__WORK TASK__. Every entry below should be reproduced exactly, with all pictures left out.

__RECORDS FOR THE TASK__.
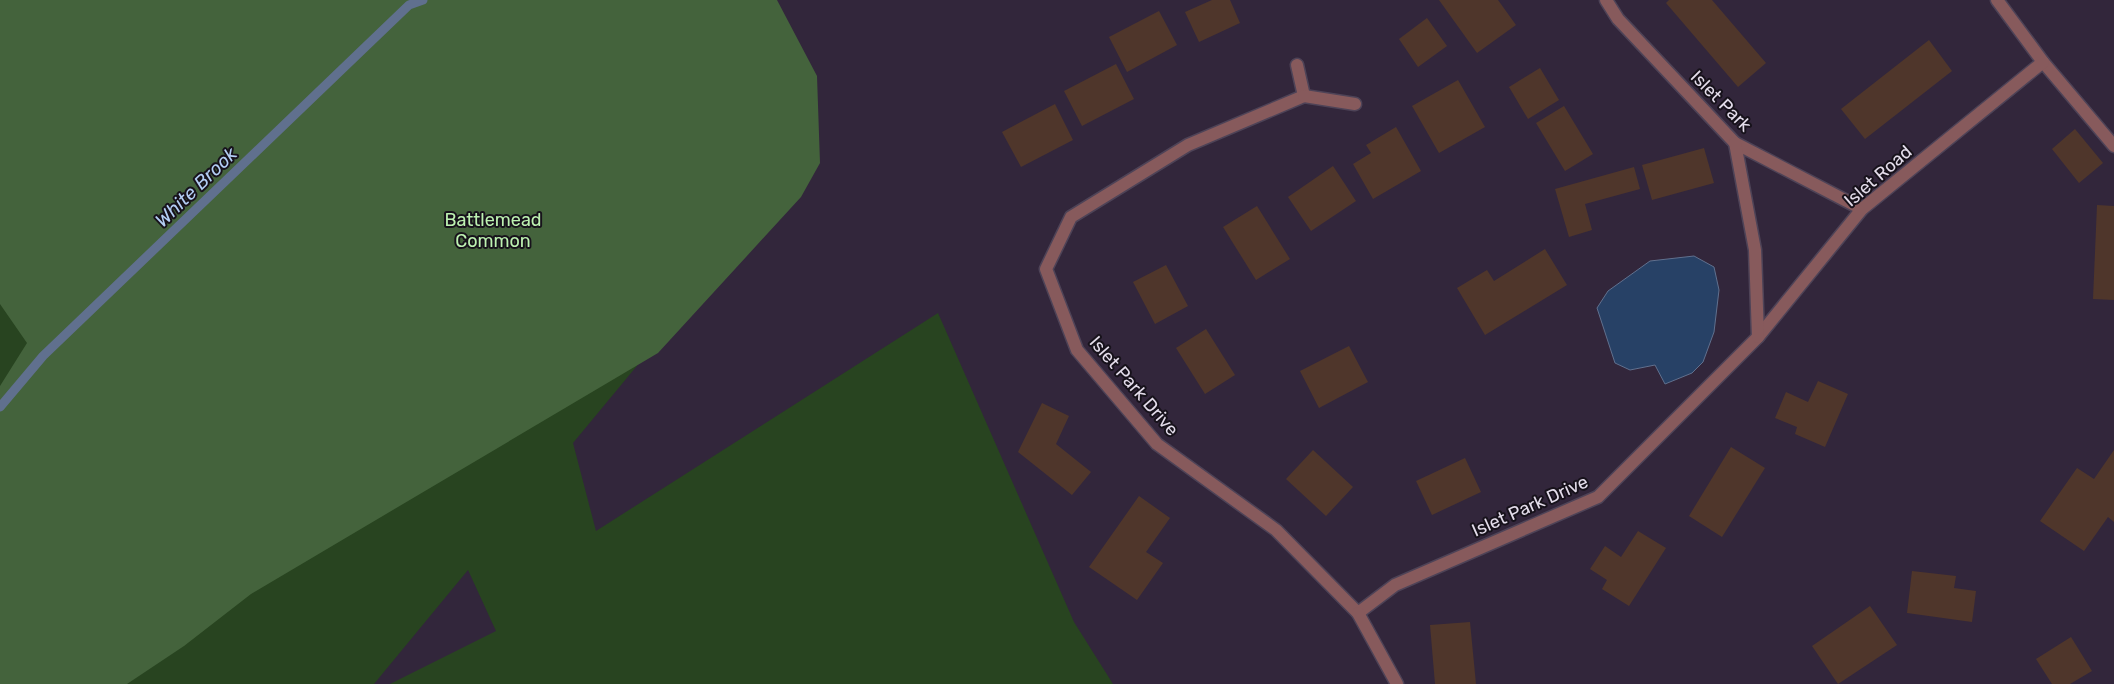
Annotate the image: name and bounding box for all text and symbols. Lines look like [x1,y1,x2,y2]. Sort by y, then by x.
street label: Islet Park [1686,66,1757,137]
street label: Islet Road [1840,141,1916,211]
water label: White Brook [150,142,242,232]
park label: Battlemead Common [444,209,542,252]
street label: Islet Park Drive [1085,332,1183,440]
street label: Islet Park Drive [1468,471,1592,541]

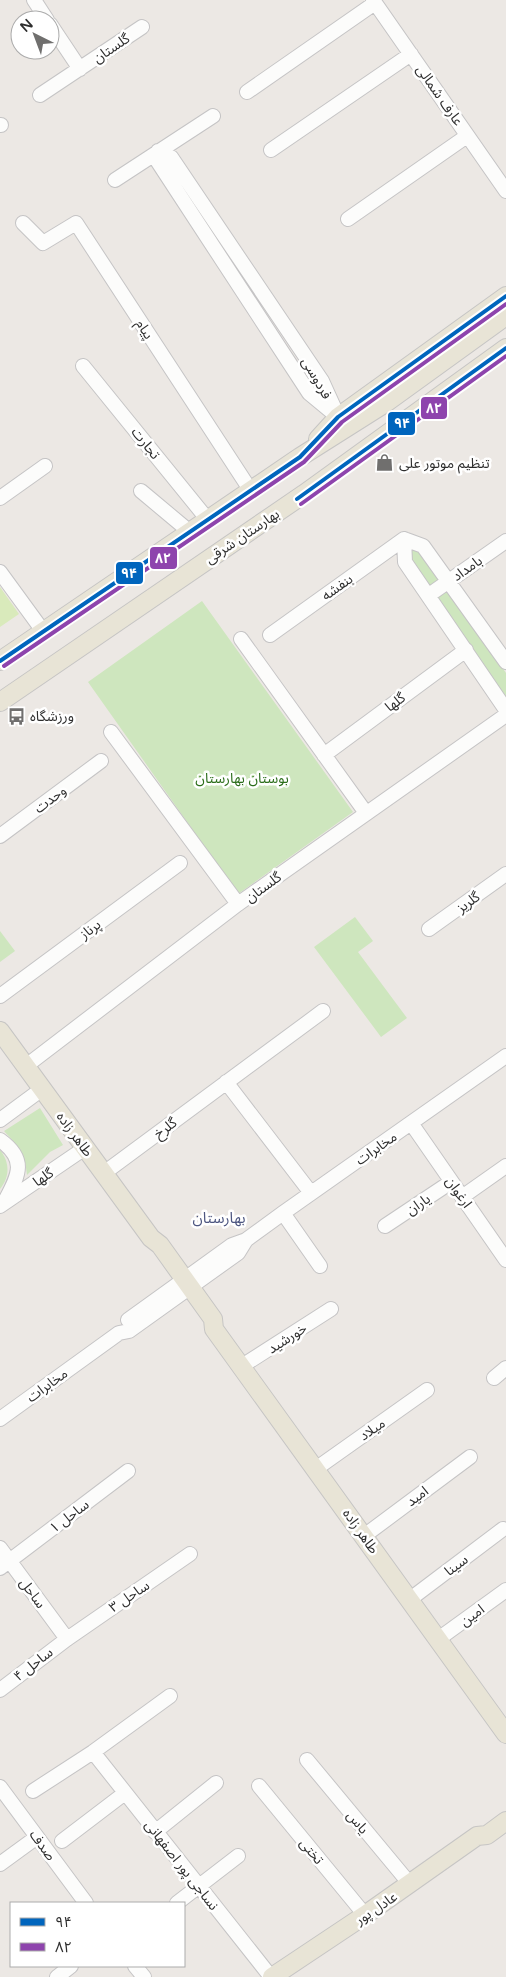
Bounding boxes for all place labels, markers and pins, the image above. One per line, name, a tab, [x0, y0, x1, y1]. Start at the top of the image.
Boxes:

__SOLUTION TO THIS PROBLEM__.
Annotate the image: name and bounding box for all text and symbols. Lines look like [x1,y1,x2,y2]. Sort by y, then by x.
street label: Islet Park [1686,66,1757,137]
street label: Islet Road [1840,141,1916,211]
water label: White Brook [150,142,242,232]
park label: Battlemead Common [444,209,542,252]
street label: Islet Park Drive [1085,332,1183,440]
street label: Islet Park Drive [1468,471,1592,541]

Bounding boxes for all place labels, markers and pins, the image above. One per line, name, a tab, [x0, y0, x1, y1]. Start at the top of the image.
Boxes:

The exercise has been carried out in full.